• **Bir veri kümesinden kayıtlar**
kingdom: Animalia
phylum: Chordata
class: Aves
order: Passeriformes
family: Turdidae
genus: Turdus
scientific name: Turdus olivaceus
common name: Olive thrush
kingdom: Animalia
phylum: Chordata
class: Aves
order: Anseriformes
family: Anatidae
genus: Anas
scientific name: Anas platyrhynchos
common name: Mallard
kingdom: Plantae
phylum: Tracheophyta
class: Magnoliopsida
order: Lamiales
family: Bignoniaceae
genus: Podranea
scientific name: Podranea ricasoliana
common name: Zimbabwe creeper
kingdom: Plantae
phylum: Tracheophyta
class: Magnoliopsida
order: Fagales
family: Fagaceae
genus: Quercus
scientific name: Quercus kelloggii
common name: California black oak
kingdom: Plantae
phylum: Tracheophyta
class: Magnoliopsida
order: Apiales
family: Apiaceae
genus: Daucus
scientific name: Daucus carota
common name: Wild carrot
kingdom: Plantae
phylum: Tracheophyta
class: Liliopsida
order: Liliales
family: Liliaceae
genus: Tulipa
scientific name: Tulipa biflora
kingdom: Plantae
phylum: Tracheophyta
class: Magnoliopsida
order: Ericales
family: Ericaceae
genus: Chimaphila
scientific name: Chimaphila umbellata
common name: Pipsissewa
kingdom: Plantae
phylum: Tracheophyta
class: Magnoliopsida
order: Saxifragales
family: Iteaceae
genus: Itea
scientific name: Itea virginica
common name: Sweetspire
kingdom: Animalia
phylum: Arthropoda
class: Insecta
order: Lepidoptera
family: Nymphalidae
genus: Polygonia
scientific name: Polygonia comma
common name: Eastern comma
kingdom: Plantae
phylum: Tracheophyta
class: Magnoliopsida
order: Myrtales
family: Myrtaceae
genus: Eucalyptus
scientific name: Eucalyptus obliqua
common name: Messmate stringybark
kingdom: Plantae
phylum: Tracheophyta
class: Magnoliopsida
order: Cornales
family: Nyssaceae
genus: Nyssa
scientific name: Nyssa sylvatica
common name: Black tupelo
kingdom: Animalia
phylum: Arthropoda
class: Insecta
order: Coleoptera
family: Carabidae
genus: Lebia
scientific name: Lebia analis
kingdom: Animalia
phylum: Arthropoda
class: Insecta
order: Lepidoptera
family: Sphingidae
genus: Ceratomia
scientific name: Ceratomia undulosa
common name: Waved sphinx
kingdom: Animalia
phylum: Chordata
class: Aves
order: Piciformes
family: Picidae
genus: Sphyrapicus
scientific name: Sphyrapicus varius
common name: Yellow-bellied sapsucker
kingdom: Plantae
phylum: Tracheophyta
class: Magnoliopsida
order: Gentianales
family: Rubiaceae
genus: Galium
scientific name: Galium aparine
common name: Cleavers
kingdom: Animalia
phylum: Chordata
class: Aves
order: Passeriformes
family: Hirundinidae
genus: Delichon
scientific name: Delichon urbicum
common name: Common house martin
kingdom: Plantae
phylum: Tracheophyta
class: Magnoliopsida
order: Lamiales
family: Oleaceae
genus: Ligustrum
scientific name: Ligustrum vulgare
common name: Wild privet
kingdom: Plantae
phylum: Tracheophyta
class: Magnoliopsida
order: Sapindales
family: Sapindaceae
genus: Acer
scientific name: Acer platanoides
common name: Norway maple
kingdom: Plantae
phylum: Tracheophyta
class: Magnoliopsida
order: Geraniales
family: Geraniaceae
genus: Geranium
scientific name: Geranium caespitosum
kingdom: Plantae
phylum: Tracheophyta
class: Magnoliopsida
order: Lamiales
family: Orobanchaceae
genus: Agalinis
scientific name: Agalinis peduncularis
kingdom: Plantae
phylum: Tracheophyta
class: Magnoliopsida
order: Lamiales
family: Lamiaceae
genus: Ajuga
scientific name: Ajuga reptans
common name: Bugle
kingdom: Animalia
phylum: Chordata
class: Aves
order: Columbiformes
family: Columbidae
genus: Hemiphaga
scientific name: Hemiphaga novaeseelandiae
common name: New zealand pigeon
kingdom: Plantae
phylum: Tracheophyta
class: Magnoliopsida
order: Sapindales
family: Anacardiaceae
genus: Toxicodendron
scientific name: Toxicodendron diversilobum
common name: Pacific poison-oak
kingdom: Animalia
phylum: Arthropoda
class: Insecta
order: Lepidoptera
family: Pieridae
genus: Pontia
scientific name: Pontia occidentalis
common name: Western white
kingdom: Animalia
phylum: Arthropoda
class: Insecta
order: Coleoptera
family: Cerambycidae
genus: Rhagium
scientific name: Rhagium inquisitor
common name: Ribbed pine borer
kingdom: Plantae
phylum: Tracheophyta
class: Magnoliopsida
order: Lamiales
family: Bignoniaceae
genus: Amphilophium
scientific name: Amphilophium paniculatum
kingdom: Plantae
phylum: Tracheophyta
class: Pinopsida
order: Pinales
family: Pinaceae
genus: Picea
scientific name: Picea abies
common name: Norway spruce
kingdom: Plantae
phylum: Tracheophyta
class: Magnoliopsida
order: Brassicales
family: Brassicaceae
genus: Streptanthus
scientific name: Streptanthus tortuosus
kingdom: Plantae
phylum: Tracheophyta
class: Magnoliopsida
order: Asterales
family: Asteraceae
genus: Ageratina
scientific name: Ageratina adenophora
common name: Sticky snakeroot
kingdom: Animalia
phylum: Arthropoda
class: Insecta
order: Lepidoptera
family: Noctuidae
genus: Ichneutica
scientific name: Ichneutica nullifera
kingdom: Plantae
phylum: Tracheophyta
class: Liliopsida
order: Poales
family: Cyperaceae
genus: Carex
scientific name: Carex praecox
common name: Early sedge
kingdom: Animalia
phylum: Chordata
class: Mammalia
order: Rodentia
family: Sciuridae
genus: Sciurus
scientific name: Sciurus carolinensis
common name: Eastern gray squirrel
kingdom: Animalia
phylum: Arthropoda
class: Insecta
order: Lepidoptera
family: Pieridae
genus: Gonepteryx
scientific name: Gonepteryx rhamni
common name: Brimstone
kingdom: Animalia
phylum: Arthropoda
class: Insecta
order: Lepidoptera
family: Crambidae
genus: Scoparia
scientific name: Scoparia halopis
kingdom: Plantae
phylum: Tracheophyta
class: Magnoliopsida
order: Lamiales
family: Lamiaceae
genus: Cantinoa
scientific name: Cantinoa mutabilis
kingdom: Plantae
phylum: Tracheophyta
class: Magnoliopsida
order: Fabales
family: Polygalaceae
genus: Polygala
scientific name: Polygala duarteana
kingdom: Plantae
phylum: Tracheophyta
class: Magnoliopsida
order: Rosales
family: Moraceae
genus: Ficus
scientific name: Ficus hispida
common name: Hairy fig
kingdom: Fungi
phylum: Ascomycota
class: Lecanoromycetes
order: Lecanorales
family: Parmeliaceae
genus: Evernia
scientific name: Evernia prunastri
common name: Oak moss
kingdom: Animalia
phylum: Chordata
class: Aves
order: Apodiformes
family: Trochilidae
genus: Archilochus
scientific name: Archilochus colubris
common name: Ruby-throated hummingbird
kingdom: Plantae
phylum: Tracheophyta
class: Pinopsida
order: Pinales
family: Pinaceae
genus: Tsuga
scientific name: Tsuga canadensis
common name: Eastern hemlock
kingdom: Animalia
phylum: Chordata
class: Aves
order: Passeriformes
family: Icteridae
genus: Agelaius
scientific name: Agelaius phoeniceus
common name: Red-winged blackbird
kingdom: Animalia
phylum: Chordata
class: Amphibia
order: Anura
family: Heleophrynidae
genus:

• **Yapılacak iş**
Kayıtların başından "scientific name: Podranea ricasoliana" ifadesinin geçtiği satıra kadar olan satırları, o satır da dahil, hiç değiştirmeden yeniden yazın.

• **Sonuç aşağıda**
kingdom: Animalia
phylum: Chordata
class: Aves
order: Passeriformes
family: Turdidae
genus: Turdus
scientific name: Turdus olivaceus
common name: Olive thrush
kingdom: Animalia
phylum: Chordata
class: Aves
order: Anseriformes
family: Anatidae
genus: Anas
scientific name: Anas platyrhynchos
common name: Mallard
kingdom: Plantae
phylum: Tracheophyta
class: Magnoliopsida
order: Lamiales
family: Bignoniaceae
genus: Podranea
scientific name: Podranea ricasoliana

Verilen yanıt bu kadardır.